Nina Simone, sendo uma artista negra, tendo vivido uma fase tensa para a conquista dos direitos civis nos Estados Unidos e sido uma voz importante para o movimento, possui várias canções em seu repertório marcadas pela identidade e empoderamento negro que serviram de combustível para a luta social, autovalorização e autoconhecimento da população negra até os dias de hoje. Além de “Mississipi Goddam”, há os sucessos “Work Song”, “To Be Young, Gifted and Black”, “Why? (The King of Love is Dead)”, “Blacklash Blues” e “Ain’t Got No - I Got Life”. Muitas dessas canções, inclusive, foram regravadas por artistas negros em 2020.

A consciência de Simone sobre o discurso racial e social foi motivada, além de sua própria vivência e realidade enquanto mulher negra, por sua amizade com intelectuais negros e negras que, além de tornarem seu discurso mais politicamente embasado, auxiliaram na composição de diversas músicas

Contudo, uma voz da população negra, Nina Simone não se limitou ao movimento dos direitos civis. A artista também usou de sua música para o empoderamento feminino negro. Sua canção "Four Women" expõe os padrões eurocêntricos de aparência impostos às mulheres negras na América. Em sua autobiografia, “I Put a Spell on You”, Nina Simone explica que o propósito da canção é o de inspirar as mulheres negras a definirem sua beleza e identidades sem a influência de imposições sociais.

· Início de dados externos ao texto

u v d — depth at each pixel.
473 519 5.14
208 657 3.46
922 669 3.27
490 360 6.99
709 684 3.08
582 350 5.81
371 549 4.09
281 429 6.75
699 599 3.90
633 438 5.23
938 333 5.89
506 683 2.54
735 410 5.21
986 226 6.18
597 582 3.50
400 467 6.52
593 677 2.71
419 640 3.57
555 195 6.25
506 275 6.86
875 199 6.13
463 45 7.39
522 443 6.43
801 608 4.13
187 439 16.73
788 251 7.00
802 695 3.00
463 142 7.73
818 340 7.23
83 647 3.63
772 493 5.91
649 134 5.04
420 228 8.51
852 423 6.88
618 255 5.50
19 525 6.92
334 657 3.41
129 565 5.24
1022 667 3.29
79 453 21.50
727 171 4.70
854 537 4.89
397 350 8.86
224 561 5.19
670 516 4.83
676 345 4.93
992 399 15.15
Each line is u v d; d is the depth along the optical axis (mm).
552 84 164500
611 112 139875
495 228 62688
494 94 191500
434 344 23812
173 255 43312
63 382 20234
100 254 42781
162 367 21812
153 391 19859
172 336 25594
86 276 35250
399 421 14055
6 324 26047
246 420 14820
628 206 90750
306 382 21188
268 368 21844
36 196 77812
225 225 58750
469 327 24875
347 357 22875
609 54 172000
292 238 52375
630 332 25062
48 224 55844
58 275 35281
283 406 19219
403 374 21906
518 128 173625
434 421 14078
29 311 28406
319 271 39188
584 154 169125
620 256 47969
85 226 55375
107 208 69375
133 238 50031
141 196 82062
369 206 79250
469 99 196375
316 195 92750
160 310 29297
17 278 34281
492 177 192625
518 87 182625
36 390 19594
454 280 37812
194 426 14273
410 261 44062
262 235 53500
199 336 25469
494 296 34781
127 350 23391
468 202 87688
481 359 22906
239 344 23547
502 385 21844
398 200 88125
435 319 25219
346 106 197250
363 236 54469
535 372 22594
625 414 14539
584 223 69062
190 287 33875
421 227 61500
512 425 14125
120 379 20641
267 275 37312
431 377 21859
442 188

Lady Gaga e Nina Simone são figuras necessárias não só no quesito musical, mas em como a música pode se transformar em voz e representação. Seja Lady Gaga para com a comunidade LGBTQIA+ ou tendo sido Nina Simone para com a comunidade negra mundial, ambas transformaram sua voz em impacto e em encorajamento. Além do sucesso, Gaga e Simone acharam no palco um propósito: ser a voz de um coletivo.